=== Task requirements ===
Repeat the entries that follow verbatim, without any of their pictures.

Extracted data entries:
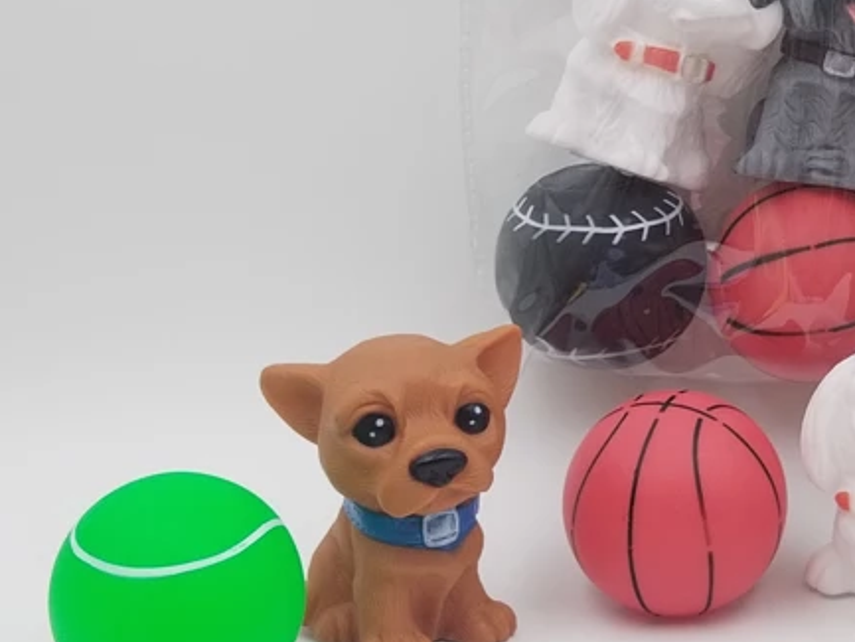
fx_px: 2471
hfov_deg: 19.1
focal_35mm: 100
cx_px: 835
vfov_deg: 14.8
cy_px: 195
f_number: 1.8
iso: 202
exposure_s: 1/100
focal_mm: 4.75
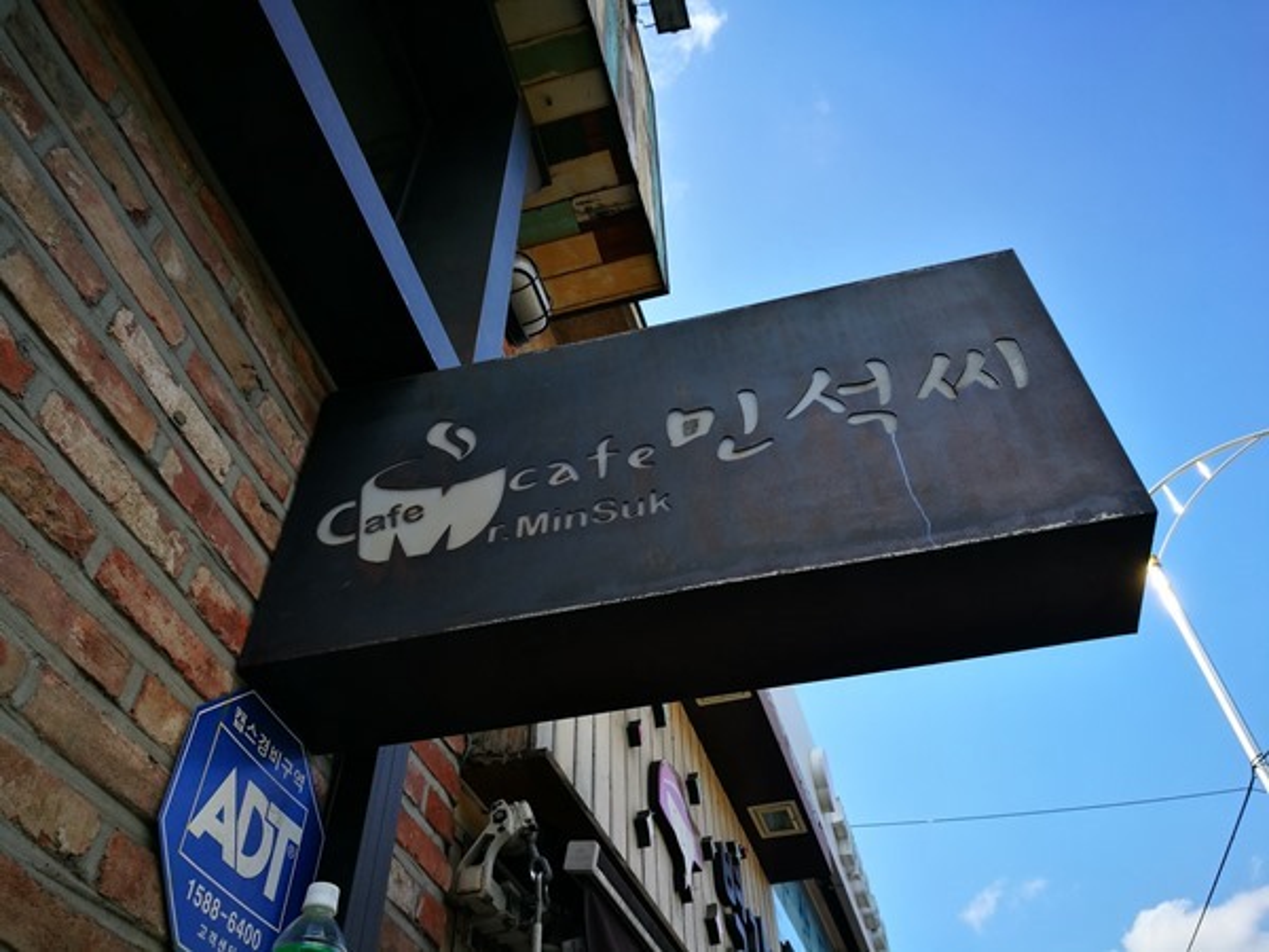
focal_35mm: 27
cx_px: 634
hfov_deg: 65.3
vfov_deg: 51.4
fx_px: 990
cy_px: 476
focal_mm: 4.5
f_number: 2.2
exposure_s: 1/249
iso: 50
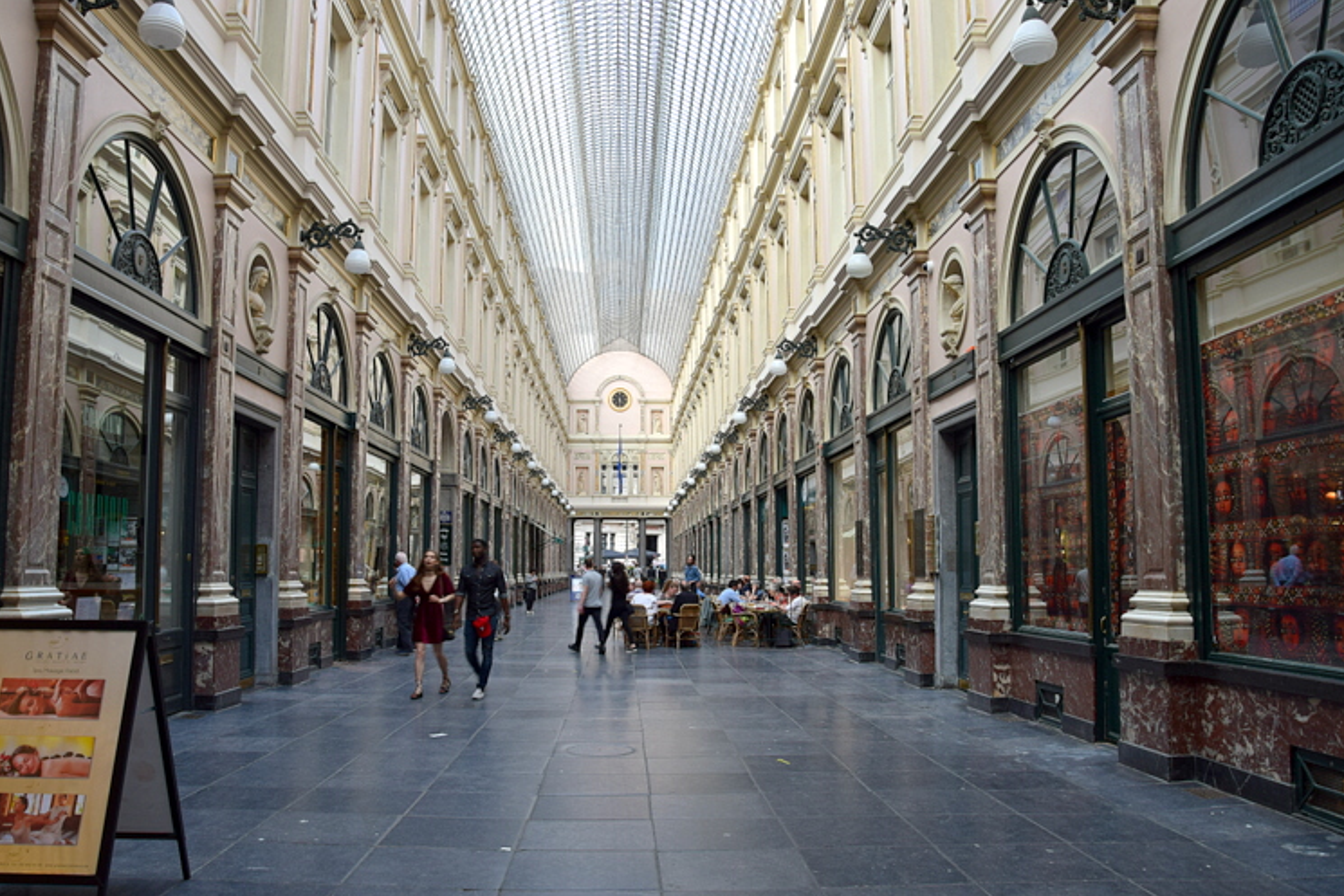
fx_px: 1083
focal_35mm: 29
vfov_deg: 45.0
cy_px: 465
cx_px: 635
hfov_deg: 63.6
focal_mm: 18
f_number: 6.3
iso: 125
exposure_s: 1/15
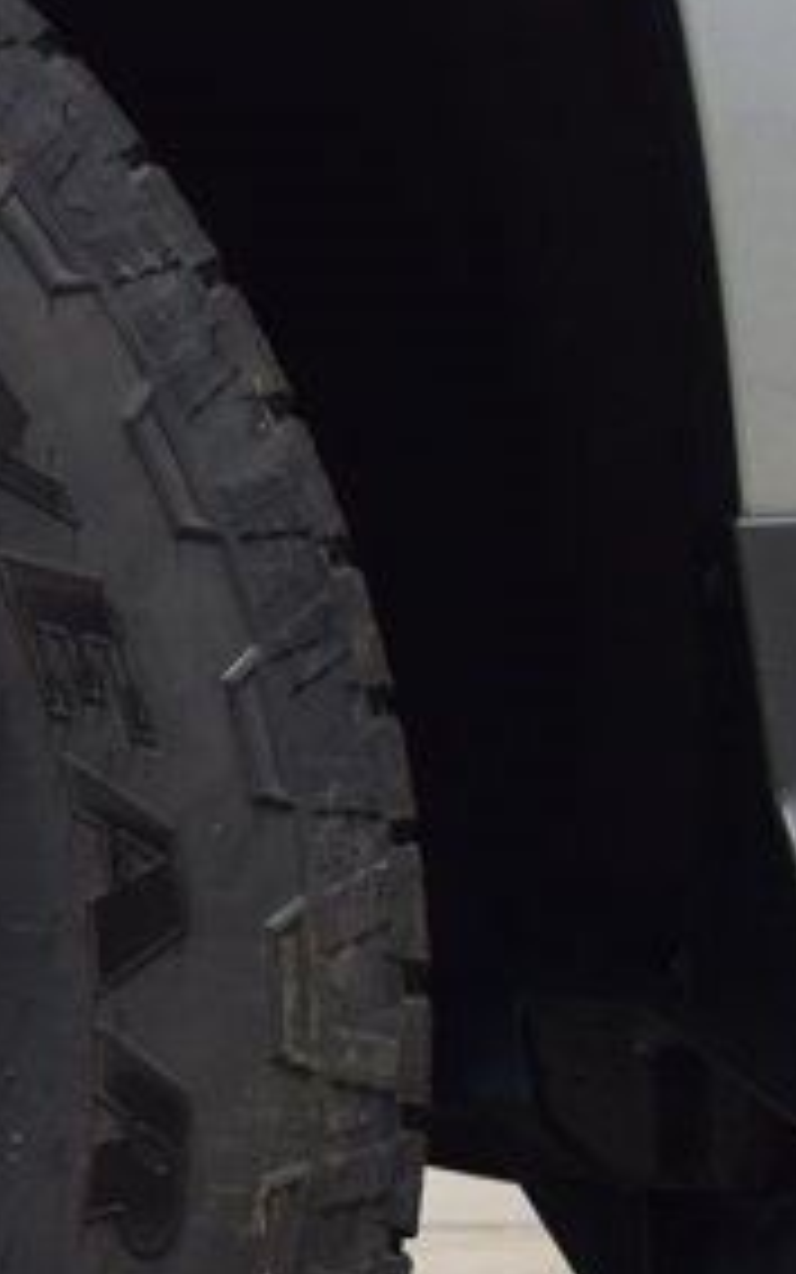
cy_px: 993
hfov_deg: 7.4
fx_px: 5759
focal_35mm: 166
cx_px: -1043
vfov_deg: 12.6
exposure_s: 1/15
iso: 640
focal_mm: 30
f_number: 6.3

=== Answer box ===
fx_px: 2471
hfov_deg: 19.1
focal_35mm: 100
cx_px: 835
vfov_deg: 14.8
cy_px: 195
f_number: 1.8
iso: 202
exposure_s: 1/100
focal_mm: 4.75
focal_35mm: 27
cx_px: 634
hfov_deg: 65.3
vfov_deg: 51.4
fx_px: 990
cy_px: 476
focal_mm: 4.5
f_number: 2.2
exposure_s: 1/249
iso: 50
fx_px: 1083
focal_35mm: 29
vfov_deg: 45.0
cy_px: 465
cx_px: 635
hfov_deg: 63.6
focal_mm: 18
f_number: 6.3
iso: 125
exposure_s: 1/15
cy_px: 993
hfov_deg: 7.4
fx_px: 5759
focal_35mm: 166
cx_px: -1043
vfov_deg: 12.6
exposure_s: 1/15
iso: 640
focal_mm: 30
f_number: 6.3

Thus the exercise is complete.